OpenXR now certifies interoperability of the headset and applications

OpenXR now certifies interoperability of the headset and applications

Khronos Group, the consortium that supports the industry standard OpenXR, today announced official certification of products that correctly implement the standard OpenXR. In addition, the group added to the standard new extensions to support tracking of hands and eyes.

 

OpenXR is a standard which aims to standardize the development of applications of VR and AR, creating a more compatible ecosystem. The standard is developed from April 2017 and is supported by almost all major companies involved in hardware, platforms and engines in the industry of virtual reality, including the key players AR.

 

Khronos Group announced the program OpenXR Adopters, allowing any company creates a product OpenXR, apply for the official seal of approval. After approval the products can use the logo OpenXR in the implementation, and to obtain patent protection in accordance with the platform IP Khronos.

 

To ensure that companies properly implement the standard, Khronos Group published OpenXR Conformance Test Suite, a set of tests that companies can use to ensure that their product OpenXR correctly implements the standard.

 

These ads imply that OpenXR finally ready to a proliferation of industry-XR.

 

“It is time to take OpenXR,” said don box, a Microsoft technical fellow. “For the past year after the industry came together to publish the specification OpenXR 1.0 and to demonstrate the working moments at SIGGRAPH 2019, there was such great progress.

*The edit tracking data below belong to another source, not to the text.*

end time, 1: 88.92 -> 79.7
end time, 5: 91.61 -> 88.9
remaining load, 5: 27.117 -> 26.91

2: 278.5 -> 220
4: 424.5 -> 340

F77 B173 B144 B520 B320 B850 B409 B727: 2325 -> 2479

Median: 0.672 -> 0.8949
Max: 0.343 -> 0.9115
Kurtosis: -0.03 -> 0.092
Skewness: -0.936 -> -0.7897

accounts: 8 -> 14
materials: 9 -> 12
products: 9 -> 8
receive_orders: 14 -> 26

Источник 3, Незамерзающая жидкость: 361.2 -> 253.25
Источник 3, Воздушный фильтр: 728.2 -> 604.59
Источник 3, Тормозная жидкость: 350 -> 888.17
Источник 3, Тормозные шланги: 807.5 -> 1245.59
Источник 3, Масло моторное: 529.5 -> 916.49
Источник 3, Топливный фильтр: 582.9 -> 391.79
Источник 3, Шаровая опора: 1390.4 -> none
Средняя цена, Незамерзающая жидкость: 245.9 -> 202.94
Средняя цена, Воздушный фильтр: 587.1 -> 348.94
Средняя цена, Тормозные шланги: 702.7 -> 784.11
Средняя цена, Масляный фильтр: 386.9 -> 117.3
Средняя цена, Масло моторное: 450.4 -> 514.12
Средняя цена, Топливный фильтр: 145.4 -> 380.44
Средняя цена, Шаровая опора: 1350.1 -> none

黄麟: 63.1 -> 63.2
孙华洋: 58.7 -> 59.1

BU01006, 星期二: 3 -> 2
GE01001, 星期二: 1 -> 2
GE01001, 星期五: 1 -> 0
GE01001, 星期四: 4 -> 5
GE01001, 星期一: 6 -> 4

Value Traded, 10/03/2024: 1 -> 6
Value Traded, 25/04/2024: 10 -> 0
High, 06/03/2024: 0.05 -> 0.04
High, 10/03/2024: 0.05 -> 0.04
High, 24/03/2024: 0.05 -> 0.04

To see that the main platforms in our industry have lagged behind the standard and deliver a real compliant implementation of […], just amazing.”

 

The Khronos Group says that Facebook has released the implementation OpenXR for Quest and Rift, and Microsoft has released an implementation for WMR and HoloLens headset 2. Valve has also published a preliminary implementation OpenXR with which developers can begin to create.

 

“OpenXR designed to ensure compatibility of the VR content on the largest possible number of devices, giving developers confidence that they can focus on one building a VR title, and it will “just work” in the entire ecosystem of virtual reality for the PC,” said Joe Ludwig from Valve. “This release is a huge step forward to achieve this goal by providing support from two different implementations in the PC ecosystem. With this in mind, and much more, including our regular preview for developers SteamVR, now is the time for developers and suppliers of engines to begin to consider OpenXR as the Foundation for your future content.”

 

Khronos also announced new extensions for OpenXR, which extend the standard to support hand tracking and eye tracking.

 

The company Ultraleap involved in tracing the owner, has published an implementation preview OpenXR to its periphery Leap Motion for hand tracking, and developer of high-performance enterprise headsets Varjo has published an implementation preview OpenXR for their tracking sight set.

 

The ultimate goal OpenXR is to standardize the way applications interact and VR headsets. It simplifies development by allowing the creators of the tools and applications to develop in accordance with the unified specification, not different specs of different manufacturers of headsets. In many cases, work with OpenXR means that the same application can be running on several compatible headsets without any changes or even repackaging.